◆ PROBLEM STATEMENT ◆
Go through the material line by line and copy each one with the word "квартира".

◆ DATA RECORDS ◆

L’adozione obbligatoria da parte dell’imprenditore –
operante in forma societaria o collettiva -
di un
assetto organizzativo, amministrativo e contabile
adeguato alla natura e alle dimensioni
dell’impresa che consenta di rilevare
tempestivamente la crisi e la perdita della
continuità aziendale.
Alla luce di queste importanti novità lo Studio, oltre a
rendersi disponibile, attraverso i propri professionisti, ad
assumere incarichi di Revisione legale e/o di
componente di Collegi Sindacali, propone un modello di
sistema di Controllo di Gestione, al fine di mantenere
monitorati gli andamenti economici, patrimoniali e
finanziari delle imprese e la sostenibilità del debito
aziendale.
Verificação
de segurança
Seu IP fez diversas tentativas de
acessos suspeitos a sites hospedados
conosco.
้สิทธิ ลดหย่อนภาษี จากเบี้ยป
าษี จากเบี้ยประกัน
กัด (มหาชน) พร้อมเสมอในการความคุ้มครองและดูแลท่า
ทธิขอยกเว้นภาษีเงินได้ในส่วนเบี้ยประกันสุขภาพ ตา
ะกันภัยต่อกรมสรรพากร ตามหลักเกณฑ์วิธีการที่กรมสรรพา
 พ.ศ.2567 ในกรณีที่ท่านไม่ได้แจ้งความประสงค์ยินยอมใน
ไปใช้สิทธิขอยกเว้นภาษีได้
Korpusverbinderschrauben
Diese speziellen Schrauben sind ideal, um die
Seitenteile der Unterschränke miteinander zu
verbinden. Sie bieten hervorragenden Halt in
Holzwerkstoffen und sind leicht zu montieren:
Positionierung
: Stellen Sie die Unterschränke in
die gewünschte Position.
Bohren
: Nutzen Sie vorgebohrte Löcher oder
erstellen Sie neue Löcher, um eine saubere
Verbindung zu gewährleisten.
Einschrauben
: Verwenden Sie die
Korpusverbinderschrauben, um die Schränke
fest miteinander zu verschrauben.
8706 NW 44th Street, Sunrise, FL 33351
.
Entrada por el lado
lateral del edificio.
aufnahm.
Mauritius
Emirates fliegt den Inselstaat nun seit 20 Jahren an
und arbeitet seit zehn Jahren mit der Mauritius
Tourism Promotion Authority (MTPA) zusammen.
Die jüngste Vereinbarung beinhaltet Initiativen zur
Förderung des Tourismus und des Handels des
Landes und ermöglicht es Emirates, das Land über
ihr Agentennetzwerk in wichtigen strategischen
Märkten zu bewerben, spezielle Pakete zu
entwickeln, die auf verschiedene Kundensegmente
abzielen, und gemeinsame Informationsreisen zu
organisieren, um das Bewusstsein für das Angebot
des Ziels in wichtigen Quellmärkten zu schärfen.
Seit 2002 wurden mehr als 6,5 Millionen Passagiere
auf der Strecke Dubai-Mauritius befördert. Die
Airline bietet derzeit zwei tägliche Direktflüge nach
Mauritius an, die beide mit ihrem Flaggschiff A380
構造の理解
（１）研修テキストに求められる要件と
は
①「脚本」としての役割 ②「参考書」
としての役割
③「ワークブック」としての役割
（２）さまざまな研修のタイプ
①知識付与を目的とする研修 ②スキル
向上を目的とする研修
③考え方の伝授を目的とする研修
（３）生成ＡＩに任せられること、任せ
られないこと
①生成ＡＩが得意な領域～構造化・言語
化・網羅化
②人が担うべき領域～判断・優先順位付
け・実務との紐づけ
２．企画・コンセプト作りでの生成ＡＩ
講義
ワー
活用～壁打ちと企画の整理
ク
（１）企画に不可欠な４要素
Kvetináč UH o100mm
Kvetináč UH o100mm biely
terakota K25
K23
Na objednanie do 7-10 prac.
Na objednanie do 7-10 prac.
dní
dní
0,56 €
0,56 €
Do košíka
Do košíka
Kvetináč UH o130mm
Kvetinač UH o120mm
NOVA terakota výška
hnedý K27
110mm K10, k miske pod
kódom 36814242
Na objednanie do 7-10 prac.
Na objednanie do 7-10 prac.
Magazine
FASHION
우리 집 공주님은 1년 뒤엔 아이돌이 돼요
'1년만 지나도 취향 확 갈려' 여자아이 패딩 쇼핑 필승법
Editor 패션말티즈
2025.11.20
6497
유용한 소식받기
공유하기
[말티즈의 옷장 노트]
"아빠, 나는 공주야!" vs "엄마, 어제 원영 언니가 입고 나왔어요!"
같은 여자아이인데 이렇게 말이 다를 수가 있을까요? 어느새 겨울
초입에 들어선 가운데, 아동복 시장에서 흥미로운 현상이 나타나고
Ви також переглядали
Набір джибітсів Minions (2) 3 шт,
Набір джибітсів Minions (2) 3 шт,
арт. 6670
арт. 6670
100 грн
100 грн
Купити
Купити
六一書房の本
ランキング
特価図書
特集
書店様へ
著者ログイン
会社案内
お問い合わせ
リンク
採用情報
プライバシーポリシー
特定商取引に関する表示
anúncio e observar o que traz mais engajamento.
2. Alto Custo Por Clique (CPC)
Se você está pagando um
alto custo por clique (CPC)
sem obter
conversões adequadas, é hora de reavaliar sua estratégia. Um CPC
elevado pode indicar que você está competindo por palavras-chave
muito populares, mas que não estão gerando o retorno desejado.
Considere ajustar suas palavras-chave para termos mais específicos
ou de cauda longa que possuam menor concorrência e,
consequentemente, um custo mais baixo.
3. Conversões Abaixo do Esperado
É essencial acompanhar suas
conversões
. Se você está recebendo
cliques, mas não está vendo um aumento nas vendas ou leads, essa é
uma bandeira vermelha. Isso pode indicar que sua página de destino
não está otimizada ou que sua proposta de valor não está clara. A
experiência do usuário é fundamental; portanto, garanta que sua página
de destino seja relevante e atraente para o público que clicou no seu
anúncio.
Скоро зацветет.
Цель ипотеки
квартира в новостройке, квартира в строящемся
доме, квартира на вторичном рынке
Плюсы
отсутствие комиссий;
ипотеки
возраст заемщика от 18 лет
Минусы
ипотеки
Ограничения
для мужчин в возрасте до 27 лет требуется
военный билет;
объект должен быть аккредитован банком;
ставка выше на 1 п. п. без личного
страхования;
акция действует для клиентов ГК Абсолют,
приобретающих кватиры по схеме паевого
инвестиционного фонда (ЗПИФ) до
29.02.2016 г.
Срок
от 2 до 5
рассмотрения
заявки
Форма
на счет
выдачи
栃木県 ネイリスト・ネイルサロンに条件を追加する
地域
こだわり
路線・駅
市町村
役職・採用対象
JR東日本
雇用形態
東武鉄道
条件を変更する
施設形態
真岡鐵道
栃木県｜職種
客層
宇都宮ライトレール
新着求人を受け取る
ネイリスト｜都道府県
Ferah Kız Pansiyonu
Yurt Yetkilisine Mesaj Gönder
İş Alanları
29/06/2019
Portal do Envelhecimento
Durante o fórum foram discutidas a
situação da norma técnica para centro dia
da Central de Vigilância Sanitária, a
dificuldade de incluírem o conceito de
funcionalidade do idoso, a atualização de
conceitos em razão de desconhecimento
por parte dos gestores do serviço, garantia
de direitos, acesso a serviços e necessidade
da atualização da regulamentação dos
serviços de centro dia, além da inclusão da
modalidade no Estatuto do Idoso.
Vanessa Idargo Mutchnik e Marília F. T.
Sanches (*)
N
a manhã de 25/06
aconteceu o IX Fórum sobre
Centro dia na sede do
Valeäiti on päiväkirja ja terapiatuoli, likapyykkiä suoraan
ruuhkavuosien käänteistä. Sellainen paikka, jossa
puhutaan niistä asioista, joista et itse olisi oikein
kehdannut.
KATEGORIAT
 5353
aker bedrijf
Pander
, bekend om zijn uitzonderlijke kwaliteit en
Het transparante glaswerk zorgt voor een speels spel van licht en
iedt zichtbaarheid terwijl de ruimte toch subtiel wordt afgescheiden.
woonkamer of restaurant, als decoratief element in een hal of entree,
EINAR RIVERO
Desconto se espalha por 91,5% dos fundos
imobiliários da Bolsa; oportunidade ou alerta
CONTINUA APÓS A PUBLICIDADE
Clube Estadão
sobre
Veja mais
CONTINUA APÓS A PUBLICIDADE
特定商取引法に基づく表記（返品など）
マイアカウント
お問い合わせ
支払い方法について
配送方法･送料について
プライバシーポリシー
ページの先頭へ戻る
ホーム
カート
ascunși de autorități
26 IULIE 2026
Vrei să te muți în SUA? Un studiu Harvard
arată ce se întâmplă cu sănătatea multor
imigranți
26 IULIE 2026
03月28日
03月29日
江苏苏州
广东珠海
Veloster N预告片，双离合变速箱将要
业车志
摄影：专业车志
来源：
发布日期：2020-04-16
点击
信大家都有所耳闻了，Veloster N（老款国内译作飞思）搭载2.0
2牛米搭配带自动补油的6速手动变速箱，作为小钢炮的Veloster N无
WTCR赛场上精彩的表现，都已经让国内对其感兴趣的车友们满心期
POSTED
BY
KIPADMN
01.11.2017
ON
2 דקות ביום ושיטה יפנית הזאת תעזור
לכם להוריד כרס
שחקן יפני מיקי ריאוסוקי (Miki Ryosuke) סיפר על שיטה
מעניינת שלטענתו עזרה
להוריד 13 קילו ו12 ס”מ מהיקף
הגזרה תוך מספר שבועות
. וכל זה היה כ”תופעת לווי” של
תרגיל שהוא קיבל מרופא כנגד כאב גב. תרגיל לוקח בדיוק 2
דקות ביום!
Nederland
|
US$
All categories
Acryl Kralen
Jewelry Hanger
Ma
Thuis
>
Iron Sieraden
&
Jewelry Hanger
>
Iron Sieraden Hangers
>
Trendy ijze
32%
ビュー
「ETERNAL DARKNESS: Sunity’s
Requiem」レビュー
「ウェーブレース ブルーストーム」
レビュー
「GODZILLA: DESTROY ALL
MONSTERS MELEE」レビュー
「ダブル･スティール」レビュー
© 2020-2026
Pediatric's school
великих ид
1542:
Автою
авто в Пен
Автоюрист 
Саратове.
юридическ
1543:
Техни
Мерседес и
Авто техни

◆ COMPLETED EXERCISE ◆
квартира в новостройке, квартира в строящемся
доме, квартира на вторичном рынке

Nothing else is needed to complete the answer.